===== Entries shown =====
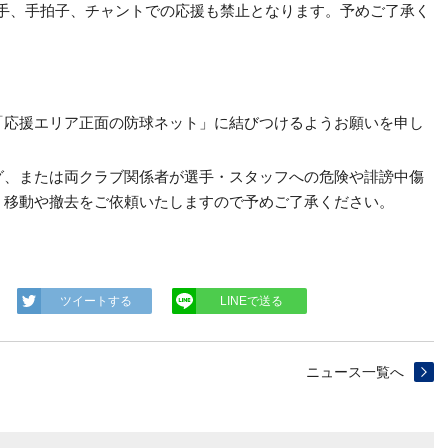
、拍手、手拍子、チャントでの応援も禁止となります。予めご了承く
「応援エリア正面の防球ネット」に結びつけるようお願いを申し
グ、または両クラブ関係者が選手・スタッフへの危険や誹謗中傷
、移動や撤去をご依頼いたしますので予めご了承ください。
ツイートする
LINEで送る
ニュース一覧へ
=====
Start at the line containing "グ、または両クラブ関係者が選手・スタッフへの危険や誹謗中傷". Repeat it and each line after it, word for word, to the end of the records.

## Task solution
グ、または両クラブ関係者が選手・スタッフへの危険や誹謗中傷
、移動や撤去をご依頼いたしますので予めご了承ください。
ツイートする
LINEで送る
ニュース一覧へ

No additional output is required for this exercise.